Lucky for you we are headed out the door to go into town or this could get lengthy. But, yes, especially my blue 55 Chevy BelAir and then the 55 lil red wagon when I traded it. The blue one was my first tri-five Chevy. I miss that car. I've written about the wagon and how I traded it for a 1949 Ford. Yes, I can understand missing a car, even if it is just down the road or gone forever. Us CAR GUYS AND GALS are a strange bunch. Did I tell you about the green 57 Chevy 2-door hardtop I also sold when I moved? Gosh, I mss that car. Yes dear, I'm coming.......................
Yeah, I'm hoping to not have to get rid of any car I get rid of, unless it's totaled, it ain't going away.

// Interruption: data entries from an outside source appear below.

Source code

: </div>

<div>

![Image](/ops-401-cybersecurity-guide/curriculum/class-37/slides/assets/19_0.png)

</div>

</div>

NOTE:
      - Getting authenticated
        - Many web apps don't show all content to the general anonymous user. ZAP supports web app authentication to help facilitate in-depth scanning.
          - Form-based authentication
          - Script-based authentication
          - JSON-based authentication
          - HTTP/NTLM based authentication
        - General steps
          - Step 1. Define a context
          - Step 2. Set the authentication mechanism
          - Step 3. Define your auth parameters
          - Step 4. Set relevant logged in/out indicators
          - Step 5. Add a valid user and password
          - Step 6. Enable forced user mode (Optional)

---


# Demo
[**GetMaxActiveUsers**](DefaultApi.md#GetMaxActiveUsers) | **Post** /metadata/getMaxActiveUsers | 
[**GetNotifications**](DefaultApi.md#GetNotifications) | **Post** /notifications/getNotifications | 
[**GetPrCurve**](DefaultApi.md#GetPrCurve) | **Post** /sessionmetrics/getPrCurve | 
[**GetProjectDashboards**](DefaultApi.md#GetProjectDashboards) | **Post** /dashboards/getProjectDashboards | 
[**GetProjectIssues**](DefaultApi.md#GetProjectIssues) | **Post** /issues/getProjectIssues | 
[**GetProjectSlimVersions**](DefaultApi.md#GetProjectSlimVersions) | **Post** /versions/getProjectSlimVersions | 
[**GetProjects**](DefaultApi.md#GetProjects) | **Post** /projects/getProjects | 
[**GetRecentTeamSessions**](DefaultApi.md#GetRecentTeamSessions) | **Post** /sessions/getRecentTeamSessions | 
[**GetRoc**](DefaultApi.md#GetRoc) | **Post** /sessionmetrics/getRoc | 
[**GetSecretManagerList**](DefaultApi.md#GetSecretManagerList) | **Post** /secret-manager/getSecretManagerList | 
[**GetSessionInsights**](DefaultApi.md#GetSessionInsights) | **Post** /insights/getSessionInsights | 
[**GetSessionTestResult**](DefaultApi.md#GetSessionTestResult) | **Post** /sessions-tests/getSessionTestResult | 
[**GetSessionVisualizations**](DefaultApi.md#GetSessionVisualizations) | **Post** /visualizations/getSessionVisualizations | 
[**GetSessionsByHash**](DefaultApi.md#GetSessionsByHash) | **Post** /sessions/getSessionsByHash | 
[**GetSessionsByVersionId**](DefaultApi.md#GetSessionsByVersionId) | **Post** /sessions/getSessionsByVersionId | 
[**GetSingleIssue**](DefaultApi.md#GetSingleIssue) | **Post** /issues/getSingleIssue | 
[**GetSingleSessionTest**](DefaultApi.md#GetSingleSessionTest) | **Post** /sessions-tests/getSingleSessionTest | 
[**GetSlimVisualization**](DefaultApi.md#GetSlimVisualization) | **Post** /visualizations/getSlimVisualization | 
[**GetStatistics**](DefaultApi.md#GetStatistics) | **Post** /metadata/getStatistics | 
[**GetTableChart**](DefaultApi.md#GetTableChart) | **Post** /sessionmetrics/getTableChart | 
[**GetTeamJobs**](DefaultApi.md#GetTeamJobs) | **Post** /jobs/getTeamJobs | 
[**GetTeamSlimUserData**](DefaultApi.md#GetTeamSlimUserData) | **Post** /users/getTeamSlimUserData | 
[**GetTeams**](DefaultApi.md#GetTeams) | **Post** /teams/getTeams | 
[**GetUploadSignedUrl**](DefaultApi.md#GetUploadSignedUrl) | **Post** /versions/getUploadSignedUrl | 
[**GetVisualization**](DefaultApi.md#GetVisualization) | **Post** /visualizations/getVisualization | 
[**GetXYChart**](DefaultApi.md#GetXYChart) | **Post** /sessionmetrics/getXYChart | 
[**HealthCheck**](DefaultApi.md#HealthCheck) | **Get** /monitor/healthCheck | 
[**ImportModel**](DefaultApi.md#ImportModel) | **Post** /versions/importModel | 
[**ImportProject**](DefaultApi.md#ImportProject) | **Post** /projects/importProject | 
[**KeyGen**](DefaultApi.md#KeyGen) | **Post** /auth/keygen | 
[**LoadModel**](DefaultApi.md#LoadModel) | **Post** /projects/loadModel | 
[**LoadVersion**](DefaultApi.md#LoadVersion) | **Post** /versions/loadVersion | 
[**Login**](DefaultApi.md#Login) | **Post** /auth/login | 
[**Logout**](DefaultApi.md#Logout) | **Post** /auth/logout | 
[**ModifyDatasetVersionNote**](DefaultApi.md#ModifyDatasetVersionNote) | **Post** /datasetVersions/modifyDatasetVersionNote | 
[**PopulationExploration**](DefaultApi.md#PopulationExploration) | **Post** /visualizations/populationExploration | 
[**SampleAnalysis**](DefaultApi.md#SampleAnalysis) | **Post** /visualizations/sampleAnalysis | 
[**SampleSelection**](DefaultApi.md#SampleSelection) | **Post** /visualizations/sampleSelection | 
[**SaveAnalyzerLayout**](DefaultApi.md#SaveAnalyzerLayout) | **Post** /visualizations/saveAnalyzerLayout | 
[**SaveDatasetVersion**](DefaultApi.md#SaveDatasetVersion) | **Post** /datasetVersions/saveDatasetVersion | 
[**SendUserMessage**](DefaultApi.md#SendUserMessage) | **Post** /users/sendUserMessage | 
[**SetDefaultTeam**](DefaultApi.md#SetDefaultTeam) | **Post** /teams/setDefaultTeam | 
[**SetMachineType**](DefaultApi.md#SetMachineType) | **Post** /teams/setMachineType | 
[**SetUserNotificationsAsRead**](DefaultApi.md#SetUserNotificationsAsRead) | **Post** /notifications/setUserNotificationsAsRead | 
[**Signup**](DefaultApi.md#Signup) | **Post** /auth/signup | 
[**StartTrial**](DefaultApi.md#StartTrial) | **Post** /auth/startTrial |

The car I miss most is my 1989 Mercury Grand Marquis LS sedan. It was one of 50-60 Grand Marquis sedans built in 89 with both the 351W and the Trailer Tow III package, and the only LS sedan painted Dark Cranberry Red Metallic. Everything was still working as new at 185,000 miles when it was rear ended and written off. There was no way to repair the frame damage caused by the Reese Class II hitch and the stupid way it was mounted.
I missed almost every vehicle I've owned. A few were my 1972 red Gran Torino wagon My black 1965 Mustang fastback with the ralley pack and performance options. My 1926 Model T touring which I totally restored original. Really miss my 1950 Harley panhead hydra glide with one of the last tank shifters. That's good for two cry's. My red 1975 Ford 1/2 ton with custom made topper. And the list goes on. :banghead3: But a growing family, moving, needing a better RV puller, life, etc. help decide.
OK - I thought that at first but didn't want to confuse a person with a vehicle! So Fannie - what kind of Jimmy was it?